Exercise: Take each line of the records below that contains the string "textgreater" and copy it.

Data to examine:

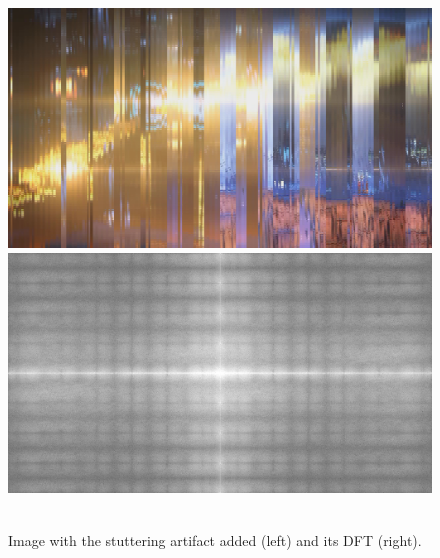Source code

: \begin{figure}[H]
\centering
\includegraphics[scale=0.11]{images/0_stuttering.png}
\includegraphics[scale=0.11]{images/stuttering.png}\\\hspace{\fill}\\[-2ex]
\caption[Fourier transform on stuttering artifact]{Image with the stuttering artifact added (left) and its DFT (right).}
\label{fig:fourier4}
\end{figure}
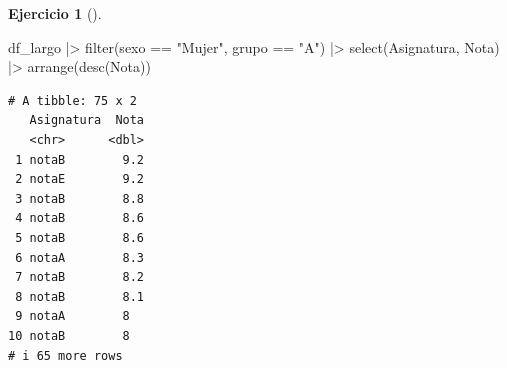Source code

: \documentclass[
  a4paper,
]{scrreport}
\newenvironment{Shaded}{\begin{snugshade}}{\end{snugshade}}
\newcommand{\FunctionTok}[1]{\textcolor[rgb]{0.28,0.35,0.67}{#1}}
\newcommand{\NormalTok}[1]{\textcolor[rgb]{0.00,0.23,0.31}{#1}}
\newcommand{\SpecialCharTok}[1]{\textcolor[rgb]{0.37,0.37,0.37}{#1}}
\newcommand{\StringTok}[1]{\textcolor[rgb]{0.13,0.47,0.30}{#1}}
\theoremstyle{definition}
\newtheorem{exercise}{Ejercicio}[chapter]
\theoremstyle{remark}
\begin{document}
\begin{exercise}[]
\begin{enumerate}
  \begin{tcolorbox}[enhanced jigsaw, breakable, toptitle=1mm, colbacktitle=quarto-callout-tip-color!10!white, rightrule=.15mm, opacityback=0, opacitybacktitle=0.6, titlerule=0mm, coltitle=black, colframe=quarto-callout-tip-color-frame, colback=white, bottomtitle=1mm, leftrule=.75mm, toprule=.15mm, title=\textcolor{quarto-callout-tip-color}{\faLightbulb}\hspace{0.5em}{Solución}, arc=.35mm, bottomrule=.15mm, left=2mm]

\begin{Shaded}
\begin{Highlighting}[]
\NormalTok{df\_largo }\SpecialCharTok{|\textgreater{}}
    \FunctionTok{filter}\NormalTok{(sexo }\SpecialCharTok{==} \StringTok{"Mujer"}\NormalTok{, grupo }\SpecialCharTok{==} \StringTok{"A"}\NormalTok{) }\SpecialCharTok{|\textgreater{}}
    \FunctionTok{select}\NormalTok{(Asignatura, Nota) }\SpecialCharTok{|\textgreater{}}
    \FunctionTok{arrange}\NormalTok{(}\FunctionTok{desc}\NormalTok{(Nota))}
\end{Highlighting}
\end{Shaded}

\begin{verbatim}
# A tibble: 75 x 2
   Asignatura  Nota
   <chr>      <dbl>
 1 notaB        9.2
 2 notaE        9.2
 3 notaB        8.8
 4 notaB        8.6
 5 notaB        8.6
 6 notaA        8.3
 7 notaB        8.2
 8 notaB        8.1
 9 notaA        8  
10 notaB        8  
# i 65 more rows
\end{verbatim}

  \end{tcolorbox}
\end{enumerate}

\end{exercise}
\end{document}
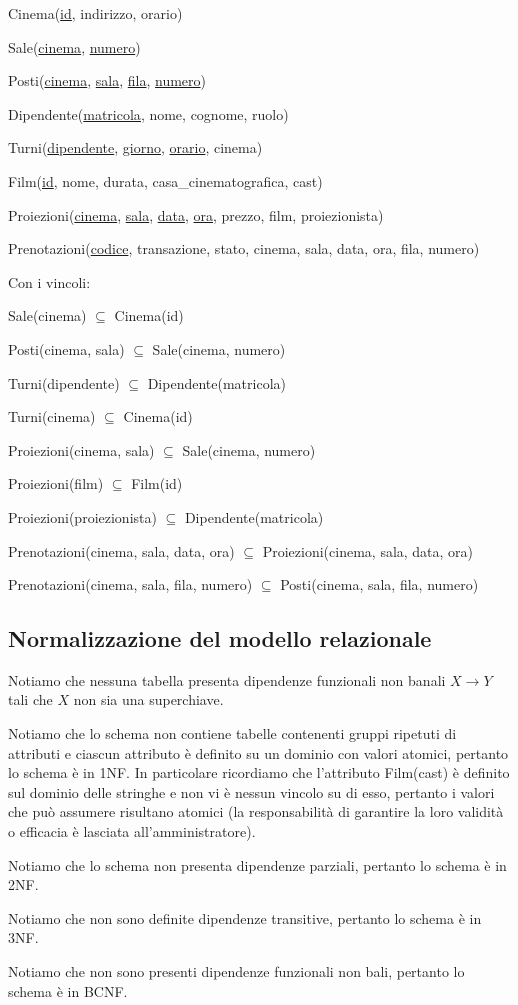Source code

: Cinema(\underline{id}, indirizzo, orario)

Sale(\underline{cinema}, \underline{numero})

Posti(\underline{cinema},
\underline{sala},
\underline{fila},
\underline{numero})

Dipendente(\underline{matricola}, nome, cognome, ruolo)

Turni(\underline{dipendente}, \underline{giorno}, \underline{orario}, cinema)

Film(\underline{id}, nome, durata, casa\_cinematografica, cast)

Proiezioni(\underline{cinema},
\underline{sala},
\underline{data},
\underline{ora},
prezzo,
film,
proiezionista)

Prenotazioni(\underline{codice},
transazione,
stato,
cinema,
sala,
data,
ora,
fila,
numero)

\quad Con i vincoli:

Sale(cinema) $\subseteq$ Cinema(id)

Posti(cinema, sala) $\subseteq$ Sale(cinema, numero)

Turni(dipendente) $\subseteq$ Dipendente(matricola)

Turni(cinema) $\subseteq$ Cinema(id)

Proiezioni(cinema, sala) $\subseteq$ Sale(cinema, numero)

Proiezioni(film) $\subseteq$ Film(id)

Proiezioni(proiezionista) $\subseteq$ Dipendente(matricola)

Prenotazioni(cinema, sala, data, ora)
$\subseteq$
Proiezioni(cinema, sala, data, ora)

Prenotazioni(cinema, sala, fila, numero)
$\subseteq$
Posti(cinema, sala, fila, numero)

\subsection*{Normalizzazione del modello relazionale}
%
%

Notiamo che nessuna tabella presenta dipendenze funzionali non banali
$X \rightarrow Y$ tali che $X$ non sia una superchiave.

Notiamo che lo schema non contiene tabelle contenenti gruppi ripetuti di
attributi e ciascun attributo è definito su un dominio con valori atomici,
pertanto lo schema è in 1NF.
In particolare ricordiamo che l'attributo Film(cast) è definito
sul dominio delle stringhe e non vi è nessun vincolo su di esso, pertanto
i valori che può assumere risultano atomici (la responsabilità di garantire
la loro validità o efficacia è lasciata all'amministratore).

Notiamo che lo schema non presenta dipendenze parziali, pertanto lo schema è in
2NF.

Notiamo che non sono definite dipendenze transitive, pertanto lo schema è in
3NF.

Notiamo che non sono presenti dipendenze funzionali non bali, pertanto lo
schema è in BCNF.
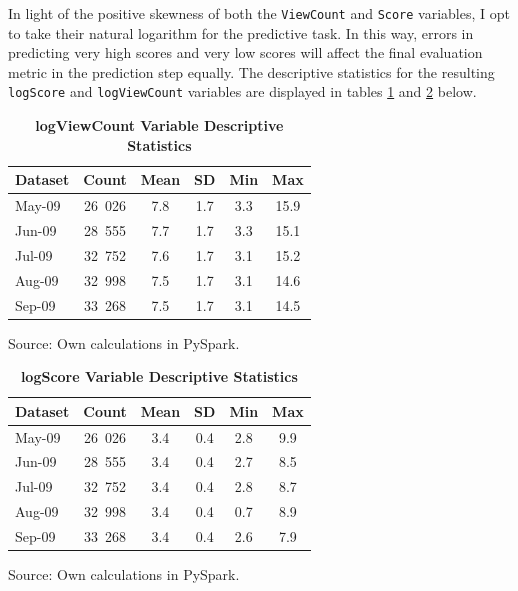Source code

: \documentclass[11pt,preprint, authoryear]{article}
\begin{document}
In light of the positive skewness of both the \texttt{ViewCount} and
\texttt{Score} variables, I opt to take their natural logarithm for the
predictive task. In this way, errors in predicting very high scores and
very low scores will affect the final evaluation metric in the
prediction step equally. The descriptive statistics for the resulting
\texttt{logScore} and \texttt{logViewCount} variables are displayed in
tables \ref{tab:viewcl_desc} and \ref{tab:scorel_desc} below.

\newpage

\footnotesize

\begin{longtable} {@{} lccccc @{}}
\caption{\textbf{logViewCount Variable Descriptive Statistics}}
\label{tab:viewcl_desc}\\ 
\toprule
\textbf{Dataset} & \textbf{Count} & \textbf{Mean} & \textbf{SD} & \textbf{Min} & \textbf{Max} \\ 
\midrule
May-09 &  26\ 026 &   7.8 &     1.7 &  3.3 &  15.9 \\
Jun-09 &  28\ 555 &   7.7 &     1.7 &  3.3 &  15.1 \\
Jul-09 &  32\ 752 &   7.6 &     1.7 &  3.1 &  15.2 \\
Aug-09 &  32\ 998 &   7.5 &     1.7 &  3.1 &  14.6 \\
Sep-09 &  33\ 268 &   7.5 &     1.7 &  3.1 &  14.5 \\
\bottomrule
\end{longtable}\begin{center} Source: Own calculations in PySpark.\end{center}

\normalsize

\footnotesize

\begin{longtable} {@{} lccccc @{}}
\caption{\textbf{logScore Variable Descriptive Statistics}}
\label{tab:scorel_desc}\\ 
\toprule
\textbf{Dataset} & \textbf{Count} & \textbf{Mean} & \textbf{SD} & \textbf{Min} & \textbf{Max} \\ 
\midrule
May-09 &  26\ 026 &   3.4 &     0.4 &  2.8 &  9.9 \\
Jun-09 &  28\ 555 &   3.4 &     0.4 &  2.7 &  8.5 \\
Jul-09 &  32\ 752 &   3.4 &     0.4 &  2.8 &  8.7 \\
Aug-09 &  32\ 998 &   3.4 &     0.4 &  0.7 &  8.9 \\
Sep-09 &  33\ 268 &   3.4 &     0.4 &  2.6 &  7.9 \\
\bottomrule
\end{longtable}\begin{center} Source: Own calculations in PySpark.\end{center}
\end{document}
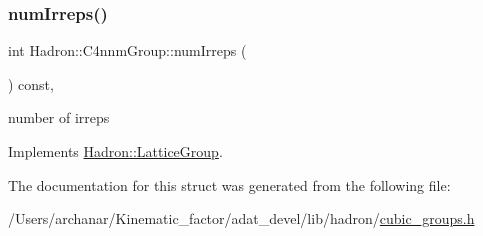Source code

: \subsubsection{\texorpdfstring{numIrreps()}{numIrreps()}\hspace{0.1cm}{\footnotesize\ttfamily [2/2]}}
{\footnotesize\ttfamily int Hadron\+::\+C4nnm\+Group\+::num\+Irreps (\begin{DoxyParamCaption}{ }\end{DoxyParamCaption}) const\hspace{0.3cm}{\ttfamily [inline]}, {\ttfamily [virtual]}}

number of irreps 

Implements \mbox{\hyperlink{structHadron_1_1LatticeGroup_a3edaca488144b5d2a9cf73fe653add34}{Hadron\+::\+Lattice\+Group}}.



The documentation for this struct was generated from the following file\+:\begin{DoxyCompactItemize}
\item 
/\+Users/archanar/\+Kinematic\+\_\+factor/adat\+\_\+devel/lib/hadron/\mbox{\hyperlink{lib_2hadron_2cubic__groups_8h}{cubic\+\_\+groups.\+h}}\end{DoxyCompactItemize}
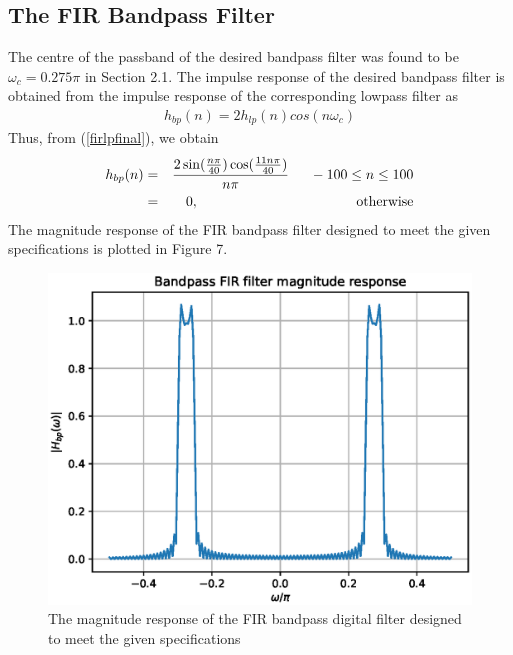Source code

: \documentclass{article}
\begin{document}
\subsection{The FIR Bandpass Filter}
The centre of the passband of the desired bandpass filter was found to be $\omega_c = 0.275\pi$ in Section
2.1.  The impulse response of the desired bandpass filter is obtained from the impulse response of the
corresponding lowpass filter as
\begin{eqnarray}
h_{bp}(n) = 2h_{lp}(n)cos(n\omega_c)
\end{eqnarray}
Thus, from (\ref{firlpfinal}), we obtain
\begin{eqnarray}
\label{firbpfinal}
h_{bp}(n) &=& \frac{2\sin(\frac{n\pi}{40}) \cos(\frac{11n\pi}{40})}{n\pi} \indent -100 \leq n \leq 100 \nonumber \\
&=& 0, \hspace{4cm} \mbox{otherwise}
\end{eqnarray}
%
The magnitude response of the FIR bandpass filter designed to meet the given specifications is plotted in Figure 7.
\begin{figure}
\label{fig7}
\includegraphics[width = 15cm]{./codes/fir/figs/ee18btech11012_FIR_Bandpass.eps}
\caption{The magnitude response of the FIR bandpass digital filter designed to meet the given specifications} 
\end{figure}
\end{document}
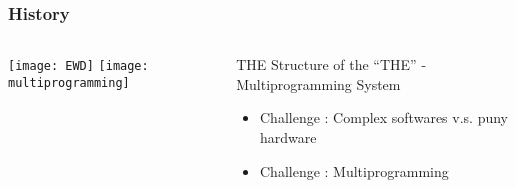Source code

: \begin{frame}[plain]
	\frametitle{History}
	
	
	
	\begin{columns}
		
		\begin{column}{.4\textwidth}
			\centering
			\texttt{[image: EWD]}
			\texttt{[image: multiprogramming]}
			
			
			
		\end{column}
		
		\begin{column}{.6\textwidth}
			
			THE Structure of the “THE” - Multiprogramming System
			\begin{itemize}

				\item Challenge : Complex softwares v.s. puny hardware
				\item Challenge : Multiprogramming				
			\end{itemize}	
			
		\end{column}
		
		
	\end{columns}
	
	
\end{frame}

Your solution:
\NormalTok{df\_largo }\SpecialCharTok{|\textgreater{}}
    \FunctionTok{filter}\NormalTok{(sexo }\SpecialCharTok{==} \StringTok{"Mujer"}\NormalTok{, grupo }\SpecialCharTok{==} \StringTok{"A"}\NormalTok{) }\SpecialCharTok{|\textgreater{}}
    \FunctionTok{select}\NormalTok{(Asignatura, Nota) }\SpecialCharTok{|\textgreater{}}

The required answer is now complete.